Caring for a petunia does not require much effort from you. It is enough just to control the watering and feeding of the plant. You need to water under the root of the plant, so as not to damage the delicate flowers. The next day after watering, you need to loosen the soil so that a crust does not form. Remove weeds. Feed a week after planting in the ground. We combine watering and fertilizing. We feed with fertilizers with potassium.

Problems, diseases and pests

Sometimes you may encounter such a problem as yellowing or drying of petunias. If you do not follow the rules of care, the plant can get sick:

  • late blight;
  • chlorosis;
  • black leg;
  • gray rot.

They need to fight with special drugs. But it is easier to prevent their appearance with proper care. If these rules are not followed, then in addition to these diseases, petunia can be affected by viral diseases. There is no cure for them - your plant will die. Of the pests, spider mites, aphids, slugs and thrips are dangerous.

Follow the simple rules for caring for petunias, then you do not have to worry about the health and beauty of your plant. It will always delight you with beautiful flowering.

Petunia in winter - indoors, is it possible to achieve flowering?

    Everyone knows that petunia is an annual plant. But few people know that you can grow it at home in the winter. To do this, you need to transplant the petunia before the appearance of frost. It is necessary to cut off all spoiled leaves and remove high shoots. It is better if the bush is up to 15 cm. At home, the petunia behaves with caution, it can give new shoots, or it can be silent for some time. You can use zircon and epin for feeding. In February - March, place the pot in the brightest place. At the same time, we begin active watering and feeding. Conclusion - in winter, petunia can only be grown so that it gives a beautiful flowering in summer, then you can transplant it into a beautiful flowerpot or garden.

    Yes it is possible.

    Petunia- a beautiful and not whimsical plant, essentially undemanding, easy to care for, therefore it has fallen in love with many flower growers, it can grow in any area, i.e. in flower beds; along sidewalk paths in many cities, as well as on the balconies of apartments and even in room conditions, with proper care abundant flowering still guaranteed.
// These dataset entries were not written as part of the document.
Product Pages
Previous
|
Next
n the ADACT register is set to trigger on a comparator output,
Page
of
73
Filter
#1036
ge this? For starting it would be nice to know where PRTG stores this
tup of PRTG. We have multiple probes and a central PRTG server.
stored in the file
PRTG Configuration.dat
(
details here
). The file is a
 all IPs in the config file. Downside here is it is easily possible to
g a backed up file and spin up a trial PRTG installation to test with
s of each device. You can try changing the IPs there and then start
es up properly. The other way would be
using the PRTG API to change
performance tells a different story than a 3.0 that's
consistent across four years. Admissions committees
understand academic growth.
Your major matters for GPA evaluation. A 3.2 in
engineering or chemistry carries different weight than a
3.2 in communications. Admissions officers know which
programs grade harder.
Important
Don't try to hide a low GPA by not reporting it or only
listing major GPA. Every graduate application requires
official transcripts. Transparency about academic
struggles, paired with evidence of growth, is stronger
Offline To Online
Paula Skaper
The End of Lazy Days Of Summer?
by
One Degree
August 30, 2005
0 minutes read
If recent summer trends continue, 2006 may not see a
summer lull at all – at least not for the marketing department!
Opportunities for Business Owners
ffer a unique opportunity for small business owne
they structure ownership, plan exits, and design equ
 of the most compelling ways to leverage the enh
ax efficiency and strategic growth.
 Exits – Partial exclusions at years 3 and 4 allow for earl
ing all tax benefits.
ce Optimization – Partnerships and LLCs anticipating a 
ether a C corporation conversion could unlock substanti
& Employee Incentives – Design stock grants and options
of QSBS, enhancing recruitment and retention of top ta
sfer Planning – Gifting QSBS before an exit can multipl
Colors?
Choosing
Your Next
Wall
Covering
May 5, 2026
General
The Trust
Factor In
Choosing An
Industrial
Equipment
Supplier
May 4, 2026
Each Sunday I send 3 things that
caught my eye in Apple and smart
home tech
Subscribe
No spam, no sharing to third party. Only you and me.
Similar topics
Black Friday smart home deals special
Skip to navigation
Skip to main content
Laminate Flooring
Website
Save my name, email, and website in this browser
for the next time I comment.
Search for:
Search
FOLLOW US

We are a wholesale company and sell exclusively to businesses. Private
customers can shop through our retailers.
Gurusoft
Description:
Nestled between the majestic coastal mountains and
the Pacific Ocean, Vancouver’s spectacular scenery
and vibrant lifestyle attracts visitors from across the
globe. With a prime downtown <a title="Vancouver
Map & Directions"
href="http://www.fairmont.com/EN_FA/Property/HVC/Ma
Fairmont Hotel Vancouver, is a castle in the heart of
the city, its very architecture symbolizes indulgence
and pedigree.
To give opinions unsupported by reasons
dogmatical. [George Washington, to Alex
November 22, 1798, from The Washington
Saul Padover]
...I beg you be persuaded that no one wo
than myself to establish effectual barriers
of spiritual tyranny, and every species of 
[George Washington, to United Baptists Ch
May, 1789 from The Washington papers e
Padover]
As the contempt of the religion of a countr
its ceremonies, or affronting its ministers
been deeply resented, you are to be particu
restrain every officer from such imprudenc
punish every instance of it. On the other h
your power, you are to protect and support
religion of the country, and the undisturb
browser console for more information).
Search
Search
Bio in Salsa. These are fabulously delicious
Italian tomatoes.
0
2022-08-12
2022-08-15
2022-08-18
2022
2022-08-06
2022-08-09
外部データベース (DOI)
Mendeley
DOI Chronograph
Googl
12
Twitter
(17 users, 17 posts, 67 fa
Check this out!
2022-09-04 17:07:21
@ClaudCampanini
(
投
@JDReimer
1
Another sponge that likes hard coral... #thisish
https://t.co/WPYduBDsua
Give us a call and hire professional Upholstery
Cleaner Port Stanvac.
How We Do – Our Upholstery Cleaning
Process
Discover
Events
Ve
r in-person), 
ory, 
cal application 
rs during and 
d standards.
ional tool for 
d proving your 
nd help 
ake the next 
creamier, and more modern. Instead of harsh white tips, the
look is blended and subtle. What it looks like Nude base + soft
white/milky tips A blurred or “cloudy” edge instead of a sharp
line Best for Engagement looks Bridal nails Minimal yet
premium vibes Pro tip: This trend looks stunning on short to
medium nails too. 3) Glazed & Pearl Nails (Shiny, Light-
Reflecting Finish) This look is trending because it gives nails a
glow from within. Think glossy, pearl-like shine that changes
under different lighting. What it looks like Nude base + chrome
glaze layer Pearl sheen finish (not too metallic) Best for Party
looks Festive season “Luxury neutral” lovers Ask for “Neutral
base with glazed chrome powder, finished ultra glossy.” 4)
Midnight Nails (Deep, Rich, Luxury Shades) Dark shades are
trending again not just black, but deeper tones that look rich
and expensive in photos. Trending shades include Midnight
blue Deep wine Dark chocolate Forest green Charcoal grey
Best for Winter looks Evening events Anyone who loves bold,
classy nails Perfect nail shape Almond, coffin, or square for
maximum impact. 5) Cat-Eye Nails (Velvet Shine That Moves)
    Most often, petunia is propagated by seeds, as well as cuttings, the choice is not great, you can use two methods for reproduction.

    Yes, petunia can also be grown indoors, east and west windows are suitable for this.

    After all, petunia is a light-loving and heat-loving plant, it is from bright lighting - the abundant flowering of petunias in room conditions depends, or otherwise stretched shoots - they will not be able to give flowers that form, flowering will be rare, and it is also important and heat air.

    And of course, by the way, watering, most importantly - so that the soil does not dry out and is not waterlogged, in hot weather - it is recommended to water abundantly, in the evening.

    Good luck growing and beautiful flowering.